Statistical analyses

Growth-curve multilevel modelling using Hierarchical Linear Modeling (version 8.0; Raudenbush, Bryk, Cheong, Congdon, & du Toit, Reference Raudenbush, Bryk, Cheong, Congdon and du Toit2019) was used to assess these data. Multilevel modeling has distinct advantages with data such as these because it can accommodate for violations of the statistical assumption of independence in sampling. A person's depression scores at a given time point is inherently dependent on the previous depression score and will subsequently influence later time points. At level 1 (within-subject), we estimated the variance in depression scores across the three phases of testing as a function of the uncentered scores of time and a residual term. The coefficient of primary interest was the estimation of the slope (time), which examined changes in depression across time. Since we did not expect differences at baseline because the study design was a randomized controlled trial, we constrained the intercept to be fixed for the level 2 model. This would allow for all of the potential between-subject variability to be associated with differences in the changes over time, which is the central aim of the study. At level 2 (between-subject), intervention group and control measures (sex of the participant and education as a proxy of socioeconomic status) were used to account for variability observed in the level-1 slope. The interaction between group and sex of the participant was assessed but was subsequently dropped from the analyses because it did not add anything to the model. All level 2 predictor variables were standardized prior to conducting the analyses. The analyses of therapeutic alliance were conducted in the same fashion, except that both slope and intercept were modelled at level 2. Intercept for therapeutic alliance was of interest because it denotes therapeutic alliance at the end of the first session. Only linear effects for changes in depression and therapeutic alliance scores across time are presented. Modeling with quadratic trends over time did not add anything new to the model.
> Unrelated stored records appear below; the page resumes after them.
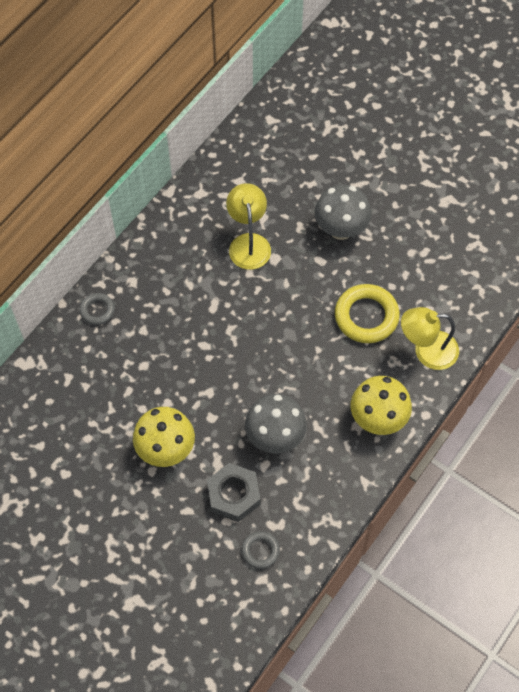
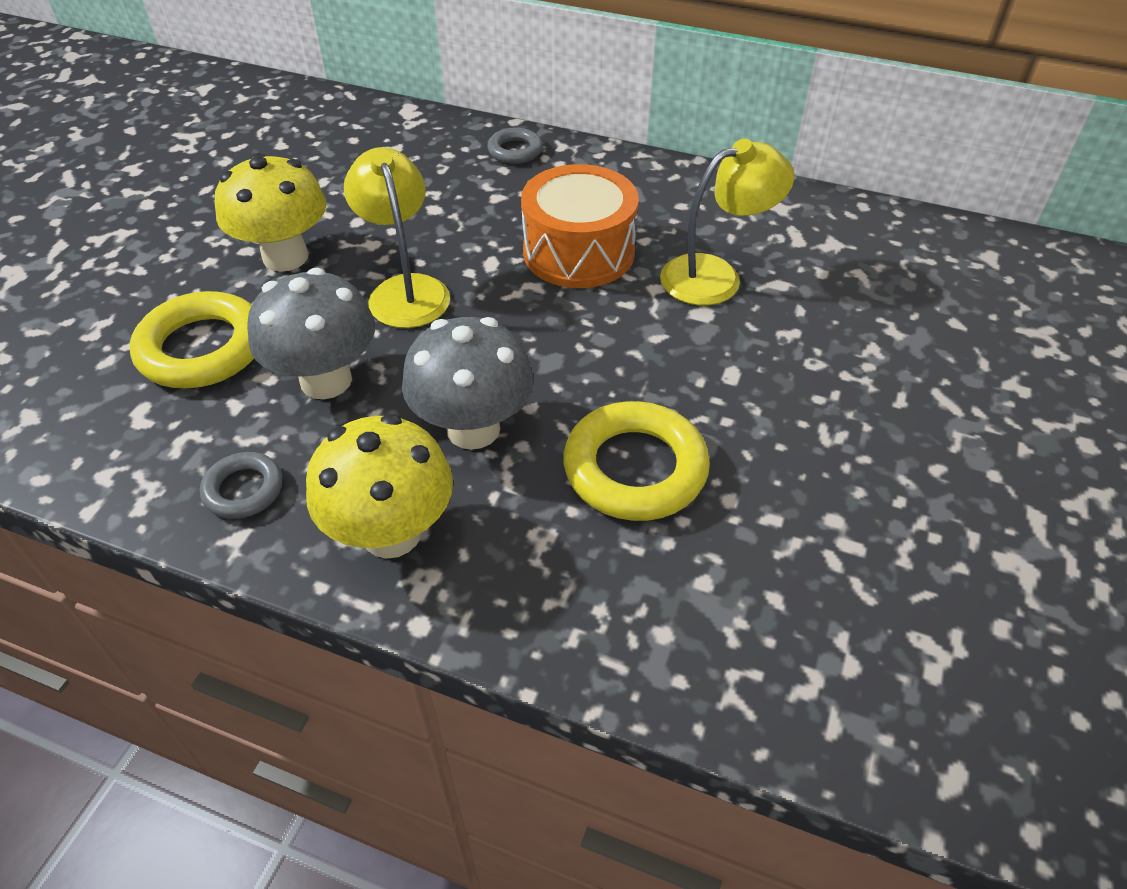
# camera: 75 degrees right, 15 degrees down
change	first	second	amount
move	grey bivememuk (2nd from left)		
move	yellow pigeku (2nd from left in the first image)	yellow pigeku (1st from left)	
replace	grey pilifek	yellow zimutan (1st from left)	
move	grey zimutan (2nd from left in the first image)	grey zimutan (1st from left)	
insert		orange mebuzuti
The reported effects are based on models using restricted maximum likelihood estimation and robust standard errors. Chi-square and logistic regression were used to examine whether the drug intervention improved response rates, defined as a 50% decline in IDSC scores from baseline. Exploratory analyses using ordinary least squares regression with 95% confidence interval bias-corrected bootstrapping (Hayes, Reference Hayes2018) were conducted to assess whether changes in the therapeutic alliance mediated the relationship between the intervention group and change in IDS-C depression scores.

Results

Means, standard deviations, and frequencies of baseline and outcome variables, as well as the number of sessions completed, are presented in Table 1. No baseline group differences were observed.
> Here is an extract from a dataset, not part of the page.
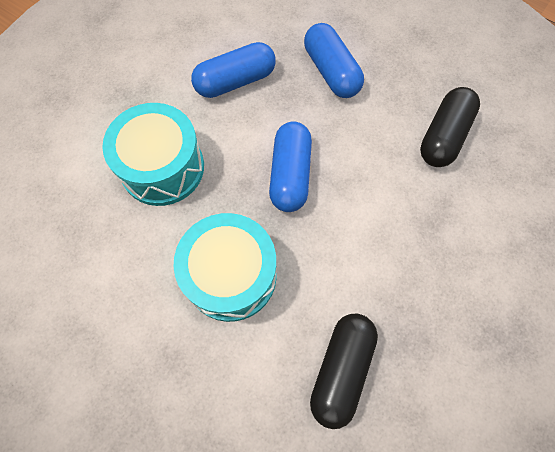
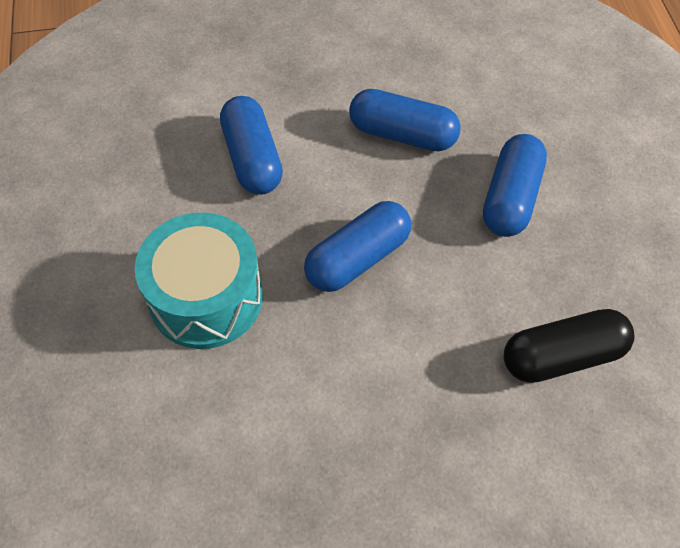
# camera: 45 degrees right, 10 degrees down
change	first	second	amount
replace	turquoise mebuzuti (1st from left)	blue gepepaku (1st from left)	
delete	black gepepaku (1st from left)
The effect of adjunct intranasal OT on depression scores across time

Multilevel modelling analyses, presented in Table 2 (top), were conducted to estimate the effect of intervention group (adjunct OT v. placebo) on IDS-C scores across the three time points (pre-, post-intervention, follow-up; Table 1). The level 1 model for IDS-C scores at baseline (intercept) and change over time (slope) found significant effects for the intercept and slope, indicating that participants' IDS-C scores at baseline (p < 0.001) and across time (p < 0.001) were significantly different from zero. Next, the effect of intervention group was added to the level 2 model, along with sex and education as covariates. Group was a significant predictor of slope (p < 0.05), such that patients receiving OT exhibited a steeper slope in IDS-C scores over time (Fig. 2, panel A). Relative to the level 1 model with only time entered, the addition of the intervention group led to a 33% decrease in between-subject variability in slope. A likelihood ratio test indicated that the level 2 random effects model with predictors provided a better fit of the data than the null or unconditional fixed effect model, χ2 (2) = 52.4, p < 0.001.

Table 2. Effects of intervention group (oxytocin versus placebo) on clinician ratings of depressive symptoms (top) across time (baseline; post-intervention; six-month follow-up) and patient-report therapeutic alliance (bottom) across 16 sessions

Notes. IDSC, Inventory of Depressive Symptomatology, Clinician Rating; s.e., standard error; WAI-S, Working Alliance Inventory-Short Form (patient report).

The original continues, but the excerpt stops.